# If you thought that bunny had big feet - you ain't seen nothing yet



## nabisho (Nov 18, 2004)

These two are Avocets. Their nest got buldozed at a local development site and they ended up homeless. Animal control brought them to us. Look at those feet. They were all drooped down, wings hanging and they couldn't walk they were so starved. But with about a 100 fresh baby crickets and some calcium laced water they are up and chirping for food every couple hours. They're going to be fine if we don't go broke buying $.09 cent each baby crickets at Petco.

NAB 



















Here's what they will look like when they are all grown up.

http://en.wikipedia.org/wiki/American_Avocet


----------



## Grim (Jul 28, 2007)

Mail order the crickets you can get them in bulk for less.


----------



## mr squeaks (Apr 14, 2005)

I've never heard of an Avocet. What an interesting and lovely looking bird!

Was that development by water? Looks like they are "water" birds. 

THANK GOODNESS they were rescued...dare I ask what happened to the parents??

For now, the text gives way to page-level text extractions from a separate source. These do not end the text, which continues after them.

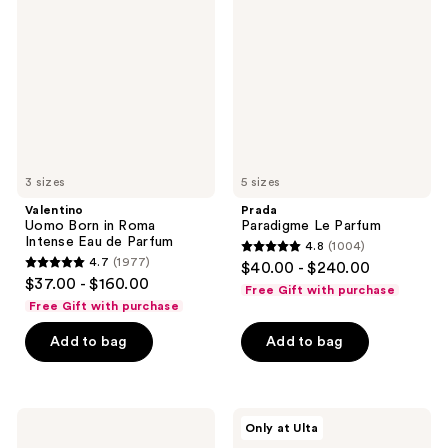
Born
Le
in
Parfum
Roma
Intense
Eau
de
Parfum
3 sizes
5 sizes
Valentino
Prada
Uomo Born in Roma
Paradigme Le Parfum
Intense Eau de Parfum
4.8
(1004)
4.8
4.7
(1977)
$40.00 - $240.00
4.7
out
$37.00 - $160.00
Free Gift with purchase
out
of
Free Gift with purchase
of
5
Add to bag
Add to bag
5
stars
stars
;
;
1004
1977
CHANEL
NOYZ
reviews
Only at Ulta
BLEU
Only
reviews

Damn man and his insatiable urge to BUILD on any land that's open!! 

Those legs ain't too shabby either!! They are such cuties!

Thanks so much for sharing! As always, you have come up with another surprise!!

Sending Love, Hugs and Scritches to these little ones!

Shi


----------



## Feefo (Feb 8, 2002)

Thanks for another delightful picture, Nab! 

Cynthia


----------



## Dezirrae (Oct 6, 2007)

I must say Nab - you DO get the most interesting visitors  How you ever keep them and their individual care needs straight is beyond me. The adults are gorgeous - but the babies you have are up my ally (cute & cuddly looking ). Good luck with these wee ones and we'll be watching for updates - as always.


----------



## TheSnipes (Apr 9, 2007)

mr squeaks said:


> Damn man and his insatiable urge to BUILD on any land that's open!!


----------



## Maggie-NC (Jun 22, 2005)

Nab, I always look forward to a new thread from you cause I never know what is going to pop up. And, aren't they cuties. Like Shi, I had never heard of them. They are so gorgeous when they are grown.

And, Shi, I agree with what you said.


----------



## Skyeking (Jan 17, 2003)

LOL they are so cute......and BIG FEET is right!!! 

Count me in...on those that have never heard of them.

So Nab, you are not only providing us entertainment and delightful pictures, but an education!!!  


THANK YOU!!!


----------



## Whitefeather (Sep 2, 2002)

mr squeaks said:


> *I've never heard of an Avocet.* What an interesting and lovely looking bird!
> Shi


I hadn't either, Shi, so I did a little search on them.

Here's a link to some information about the Avocet.
http://ocbirderca.blogspot.com/2007/11/american-avocet.html

I don't know if there are different types of Avocets, but they all looked the same in the links I checked out.

Those babies are adorable & as adults they're beautiful.
Thanks for sharing them with us. 

NAB, will these little guy's beaks get as long as the ones in the article I posted the link to?

Cindy


----------



## Margarret (May 3, 2007)

The chicks are adorable. The adults are lovely with their tri colors in summer.
I'd not heard of them either. Thanks Nab. But nine cents each for crickets? Yikes!

Margaret


----------



## KIPPY (Dec 18, 2003)

They are cute and very interesting when the get full grown.


----------